I can't really answer #2 without getting lost (there are too many dimensions along which you can compare these structures), but for #3 the answer is pretty simple.
Use an imperative data structure if: (a) there is absolutely no aliasing, or (b) you really need to use aliasing for efficient broadcast.
If there is no aliasing of your data structure at all, then you are not taking advantage of the fact that functional data structures are persistent. So there is no reason to pay for their cost. There are two caveats to this advice. First, you may prefer the simplicity of implementation of a functional data structure: implementing deletion for a functional red-black tree will make you curse, but implementing deletion in an imperative red-black tree with parent pointers will leave you contemplating suicide. Second, assignment can be more expensive than you expect in a gc'd language, since writes can get data structures moved out of the young generation. We really don't have a good theory of cache effects and gc, so you have no choice but to do benchmarking.

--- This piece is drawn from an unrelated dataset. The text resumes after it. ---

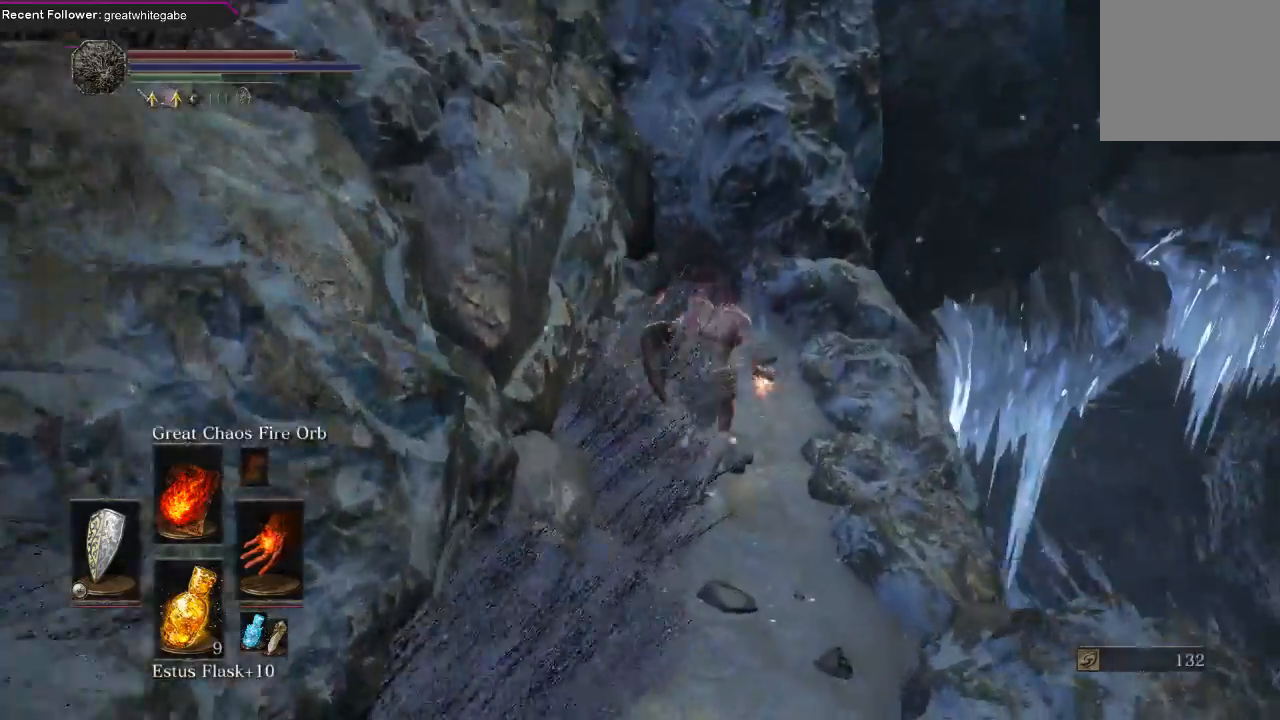
{"buttons": [], "left_stick": "up-left", "right_stick": "left", "events": [[167, "left_stick", "center"], [200, "right_stick", "up-left"], [300, "right_stick", "left"], [400, "left_stick", "up-left"]]}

Second, if you need a broadcast channel, then a shared data structure is an excellent way to do it. With a constant-time update, you can tell arbitrarily many other people that a value has changed. (This is why union-find is such a great data structure.) With a purely functional setup, either you need to modify all those other people, or give them abstract pointers into a state you code up manually (which is a kind of obtuse thing to do).
If you either don't want to reason about aliasing and object ownership, or if you need multiple versions of the same data structure (you need both a new and an old version, say), then just use a functional data structure.
The place where I find following this advice the hardest is with graph algorithms. There are lots of really elegant imperative graph algorithms, but it's often the case (say, when writing compilers) that you also want persistence. People typically try to split the difference and use the cool imperative algorithm but try to bolt versioning onto the side to get persistence. This is generally pretty horrible, full of bugs, and prone to losing the performance advantage of the imperative algorithm.